Work instruction:
Using the entries that follow, state how many lines contain "GRACE", with no other words.

(Dataset items)
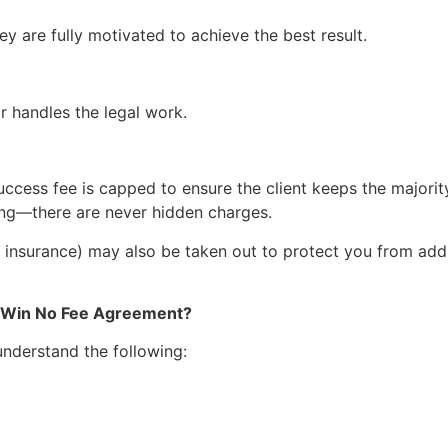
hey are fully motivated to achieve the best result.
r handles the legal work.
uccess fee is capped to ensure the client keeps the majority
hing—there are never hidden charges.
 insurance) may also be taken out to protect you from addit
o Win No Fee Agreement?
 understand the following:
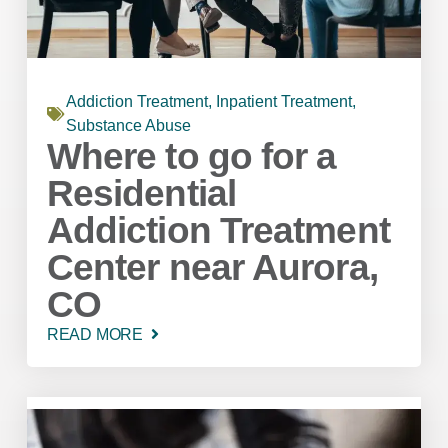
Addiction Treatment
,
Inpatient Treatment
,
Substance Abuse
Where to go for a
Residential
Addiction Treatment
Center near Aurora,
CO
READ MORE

---

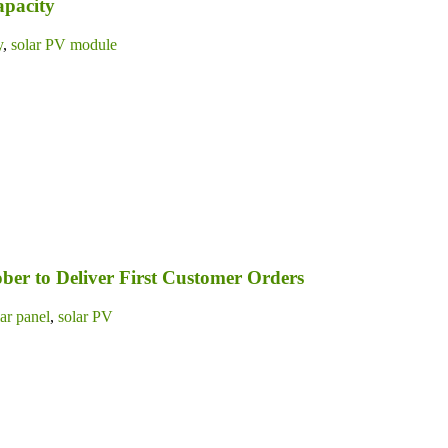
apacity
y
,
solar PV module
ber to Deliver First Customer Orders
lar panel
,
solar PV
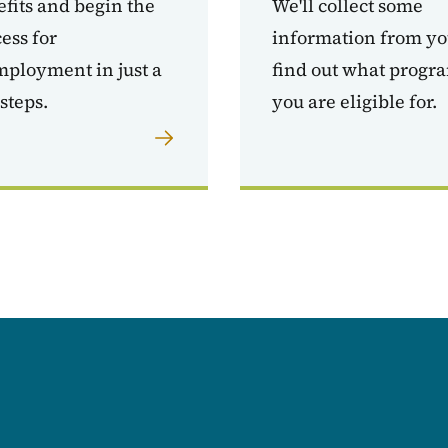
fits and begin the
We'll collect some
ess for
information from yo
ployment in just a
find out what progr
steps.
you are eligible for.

* * *

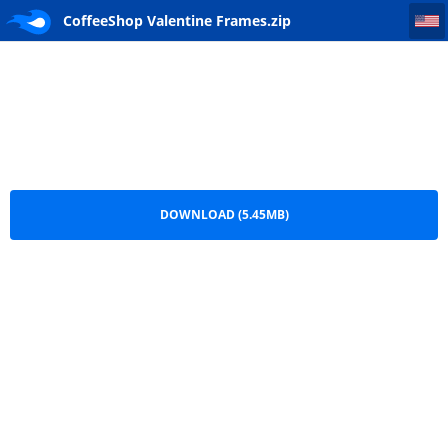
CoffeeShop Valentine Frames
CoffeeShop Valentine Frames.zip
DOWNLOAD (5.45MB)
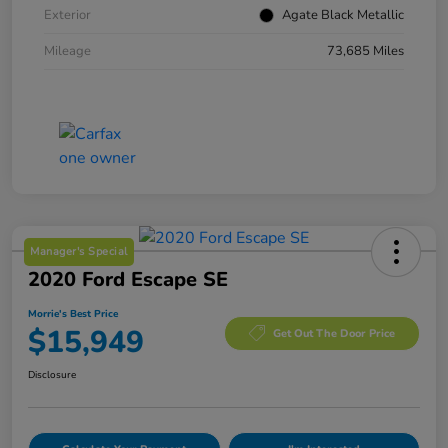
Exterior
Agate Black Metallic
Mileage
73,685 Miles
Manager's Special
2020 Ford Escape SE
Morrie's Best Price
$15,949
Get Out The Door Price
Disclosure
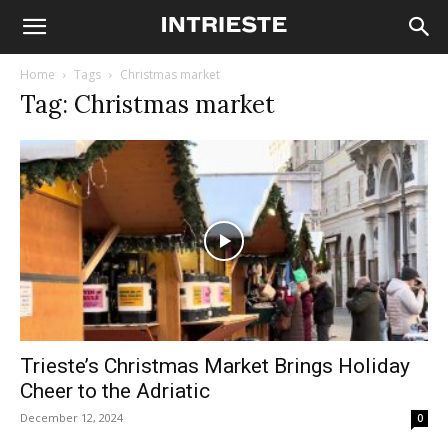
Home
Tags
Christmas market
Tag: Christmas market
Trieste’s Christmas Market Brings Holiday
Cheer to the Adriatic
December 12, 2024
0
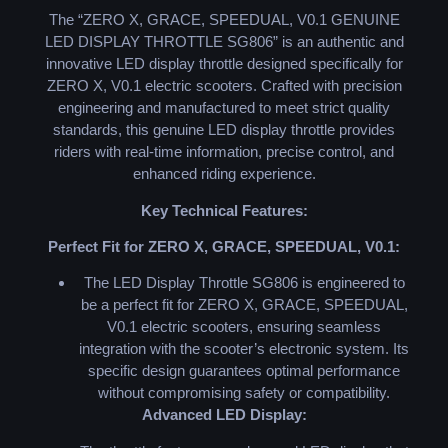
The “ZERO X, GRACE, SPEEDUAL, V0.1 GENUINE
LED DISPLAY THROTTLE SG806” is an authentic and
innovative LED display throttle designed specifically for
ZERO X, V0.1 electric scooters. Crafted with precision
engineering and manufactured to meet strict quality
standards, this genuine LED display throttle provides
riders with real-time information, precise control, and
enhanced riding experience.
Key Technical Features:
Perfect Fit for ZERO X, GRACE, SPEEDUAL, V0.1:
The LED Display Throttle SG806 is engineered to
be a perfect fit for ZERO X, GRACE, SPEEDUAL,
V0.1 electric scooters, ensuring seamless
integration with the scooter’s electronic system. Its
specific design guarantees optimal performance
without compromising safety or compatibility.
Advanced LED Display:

Exercise answer:
3